Dem Ergebnis meiner kleinen Umfrage kann ich mich voll und ganz anschließen.
Meine glücklichsten Momente sind die, wenn ich durch Zähigkeit, Ehrgeiz und Ausdauer meinen mir selbst gesteckten Ziele erreiche. Die Zusage zum Studium war ein solcher Moment, der erste und alle weiteren Buchverträge gehören natürlich auch dazu. Das Wörtchen „Ende“ unter einem Manuskript … jedes Mal ein Glücksmoment.
Und natürlich bin ich glücklich, dass ich Teil eines wunderbaren, lauten, bunt gewürfelten, liebenswerten Familien- und Freundeskreises bin.
Mich würde interessieren, wie Sie es schaffen so schnell so viele gute Bücher zu schreiben? Wie viele Seiten schreiben sie durchschnittlich am Tag?
Erst einmal danke für das Kompliment! 🙂 In den letzten fünf Jahren habe ich quasi alle Energie daran gesetzt, um als Autorin Fuß zu fassen. Ich habe in jeder freien Minute geschrieben und versucht, meine Bücher bekannt zu machen. Das war ein ziemlicher Kraftakt und nur möglich, weil meine Familie mich so toll unterstützt.

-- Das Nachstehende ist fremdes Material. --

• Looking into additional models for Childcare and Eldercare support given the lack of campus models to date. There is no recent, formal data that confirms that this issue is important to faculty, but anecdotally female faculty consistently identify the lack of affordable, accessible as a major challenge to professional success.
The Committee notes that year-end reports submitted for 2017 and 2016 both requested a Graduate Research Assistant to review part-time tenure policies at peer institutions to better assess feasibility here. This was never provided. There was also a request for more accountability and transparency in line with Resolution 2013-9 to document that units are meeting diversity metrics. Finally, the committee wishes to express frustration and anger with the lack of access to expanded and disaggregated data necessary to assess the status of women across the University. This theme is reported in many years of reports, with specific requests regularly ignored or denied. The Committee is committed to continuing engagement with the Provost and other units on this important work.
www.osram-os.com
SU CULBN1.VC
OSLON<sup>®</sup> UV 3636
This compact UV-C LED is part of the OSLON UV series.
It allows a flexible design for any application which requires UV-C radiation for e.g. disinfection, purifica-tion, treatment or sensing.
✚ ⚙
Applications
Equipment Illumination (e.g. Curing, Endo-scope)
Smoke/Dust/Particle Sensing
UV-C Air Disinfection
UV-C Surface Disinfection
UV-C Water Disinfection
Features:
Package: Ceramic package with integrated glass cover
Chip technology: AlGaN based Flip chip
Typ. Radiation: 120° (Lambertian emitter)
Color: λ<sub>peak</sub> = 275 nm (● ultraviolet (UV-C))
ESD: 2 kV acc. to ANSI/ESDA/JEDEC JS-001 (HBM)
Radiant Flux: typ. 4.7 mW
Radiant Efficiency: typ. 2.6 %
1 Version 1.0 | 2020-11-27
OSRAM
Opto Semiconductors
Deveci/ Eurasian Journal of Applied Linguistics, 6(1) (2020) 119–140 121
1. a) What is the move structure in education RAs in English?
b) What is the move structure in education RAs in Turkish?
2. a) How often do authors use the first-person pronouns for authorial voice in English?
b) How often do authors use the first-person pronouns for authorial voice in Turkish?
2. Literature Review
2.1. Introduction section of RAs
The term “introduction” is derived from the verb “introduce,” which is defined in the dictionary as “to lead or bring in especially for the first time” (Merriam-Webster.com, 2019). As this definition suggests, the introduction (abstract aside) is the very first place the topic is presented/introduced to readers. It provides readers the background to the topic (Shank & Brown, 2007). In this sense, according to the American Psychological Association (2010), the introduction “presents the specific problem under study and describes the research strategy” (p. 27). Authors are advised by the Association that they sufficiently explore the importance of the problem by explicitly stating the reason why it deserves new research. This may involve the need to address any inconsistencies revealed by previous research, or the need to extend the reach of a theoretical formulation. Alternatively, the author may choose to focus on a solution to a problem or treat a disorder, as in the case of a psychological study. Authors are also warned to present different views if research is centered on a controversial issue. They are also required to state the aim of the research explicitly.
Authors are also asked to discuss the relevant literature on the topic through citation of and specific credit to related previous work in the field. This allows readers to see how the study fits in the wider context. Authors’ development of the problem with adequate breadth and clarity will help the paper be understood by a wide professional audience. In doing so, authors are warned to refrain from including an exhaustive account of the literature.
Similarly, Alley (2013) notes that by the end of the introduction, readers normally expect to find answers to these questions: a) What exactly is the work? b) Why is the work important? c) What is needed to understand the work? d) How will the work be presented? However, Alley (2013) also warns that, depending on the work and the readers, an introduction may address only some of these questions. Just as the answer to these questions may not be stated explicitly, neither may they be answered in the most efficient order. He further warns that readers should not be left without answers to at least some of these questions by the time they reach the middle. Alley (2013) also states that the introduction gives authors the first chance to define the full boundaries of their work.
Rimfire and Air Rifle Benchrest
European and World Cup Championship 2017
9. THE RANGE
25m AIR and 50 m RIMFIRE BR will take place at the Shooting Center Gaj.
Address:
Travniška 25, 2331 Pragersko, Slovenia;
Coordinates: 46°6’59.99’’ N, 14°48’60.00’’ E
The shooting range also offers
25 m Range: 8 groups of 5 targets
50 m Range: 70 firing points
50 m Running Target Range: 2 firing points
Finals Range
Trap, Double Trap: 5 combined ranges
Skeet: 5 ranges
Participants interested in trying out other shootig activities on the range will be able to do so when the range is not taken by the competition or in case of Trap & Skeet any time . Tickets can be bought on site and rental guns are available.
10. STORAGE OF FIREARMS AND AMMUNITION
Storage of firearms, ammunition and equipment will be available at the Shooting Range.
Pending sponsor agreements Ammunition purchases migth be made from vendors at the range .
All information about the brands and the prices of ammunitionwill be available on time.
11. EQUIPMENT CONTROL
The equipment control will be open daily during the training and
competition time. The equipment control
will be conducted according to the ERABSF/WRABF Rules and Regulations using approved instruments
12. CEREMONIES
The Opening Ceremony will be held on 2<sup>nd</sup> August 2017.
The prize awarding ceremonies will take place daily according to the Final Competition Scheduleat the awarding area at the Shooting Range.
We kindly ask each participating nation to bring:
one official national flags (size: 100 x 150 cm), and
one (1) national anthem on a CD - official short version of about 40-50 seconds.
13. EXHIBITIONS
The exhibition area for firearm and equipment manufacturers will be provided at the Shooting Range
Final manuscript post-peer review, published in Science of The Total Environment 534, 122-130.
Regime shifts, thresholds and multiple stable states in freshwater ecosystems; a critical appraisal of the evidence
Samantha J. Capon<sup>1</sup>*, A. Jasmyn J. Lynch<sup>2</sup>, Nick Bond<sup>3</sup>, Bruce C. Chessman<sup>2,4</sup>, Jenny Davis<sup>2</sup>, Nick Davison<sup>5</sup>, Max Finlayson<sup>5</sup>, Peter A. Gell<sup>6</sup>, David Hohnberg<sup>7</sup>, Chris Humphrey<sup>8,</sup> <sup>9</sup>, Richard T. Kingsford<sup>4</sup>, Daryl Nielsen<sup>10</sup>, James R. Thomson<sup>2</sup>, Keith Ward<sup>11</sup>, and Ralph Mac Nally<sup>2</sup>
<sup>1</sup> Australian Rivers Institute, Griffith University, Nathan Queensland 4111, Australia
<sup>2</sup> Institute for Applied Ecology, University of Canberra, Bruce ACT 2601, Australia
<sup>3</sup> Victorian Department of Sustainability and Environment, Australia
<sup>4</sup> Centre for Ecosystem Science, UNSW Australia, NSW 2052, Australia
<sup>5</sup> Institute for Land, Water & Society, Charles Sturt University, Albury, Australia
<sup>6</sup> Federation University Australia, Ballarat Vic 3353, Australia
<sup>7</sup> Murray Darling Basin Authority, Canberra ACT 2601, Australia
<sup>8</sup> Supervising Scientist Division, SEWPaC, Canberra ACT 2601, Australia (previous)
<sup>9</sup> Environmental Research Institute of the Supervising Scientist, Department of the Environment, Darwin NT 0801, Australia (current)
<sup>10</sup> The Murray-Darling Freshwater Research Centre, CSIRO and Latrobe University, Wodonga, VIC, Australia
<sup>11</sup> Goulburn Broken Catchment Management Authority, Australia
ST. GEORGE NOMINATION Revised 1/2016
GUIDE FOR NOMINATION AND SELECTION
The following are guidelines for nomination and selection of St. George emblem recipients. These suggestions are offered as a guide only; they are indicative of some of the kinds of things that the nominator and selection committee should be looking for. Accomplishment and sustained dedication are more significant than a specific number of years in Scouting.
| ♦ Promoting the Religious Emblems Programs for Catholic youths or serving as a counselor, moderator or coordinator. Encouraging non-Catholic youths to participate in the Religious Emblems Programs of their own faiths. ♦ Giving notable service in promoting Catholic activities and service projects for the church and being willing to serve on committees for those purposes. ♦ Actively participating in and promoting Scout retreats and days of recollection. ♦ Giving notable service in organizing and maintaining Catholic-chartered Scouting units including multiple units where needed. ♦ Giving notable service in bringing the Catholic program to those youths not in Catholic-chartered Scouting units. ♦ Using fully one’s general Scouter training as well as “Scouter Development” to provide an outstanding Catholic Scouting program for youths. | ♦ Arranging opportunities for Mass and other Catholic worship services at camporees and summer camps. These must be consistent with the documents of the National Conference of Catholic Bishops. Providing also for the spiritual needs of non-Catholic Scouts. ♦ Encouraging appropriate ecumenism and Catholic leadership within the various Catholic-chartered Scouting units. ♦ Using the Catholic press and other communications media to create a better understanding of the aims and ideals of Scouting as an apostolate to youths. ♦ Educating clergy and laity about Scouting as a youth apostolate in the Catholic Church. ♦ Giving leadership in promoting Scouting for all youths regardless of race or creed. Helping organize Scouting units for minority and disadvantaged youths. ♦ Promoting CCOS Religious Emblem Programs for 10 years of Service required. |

Ich versuche, vier bis fünf Mal in der Woche jeweils sechs bis zehn Seiten zu schreiben. Das klappt allerdings nicht immer.
Gab es schon einmal den Fall, dass Sie nach Veröffentlichung eines Ihrer Bücher plötzlich eine Idee hatten und in dem Moment die Geschichte anders geworden wäre? Oder sind Sie bisher immer zufrieden geblieben so wie das Buch geworden ist?
Na ja, im Grunde bin ich schon zufrieden. Dennoch versuche ich stets, mich weiterzuentwickeln, besser zu werden, noch mehr Leserinnen zu überzeugen. Und natürlich nehme ich mir Kritik auch zu Herzen.
Beispiel: Im Fall von „Ich heirate einen Arsch“ kritisieren etliche Leserinnen das Ende, einige sind sogar richtig schwer enttäuscht.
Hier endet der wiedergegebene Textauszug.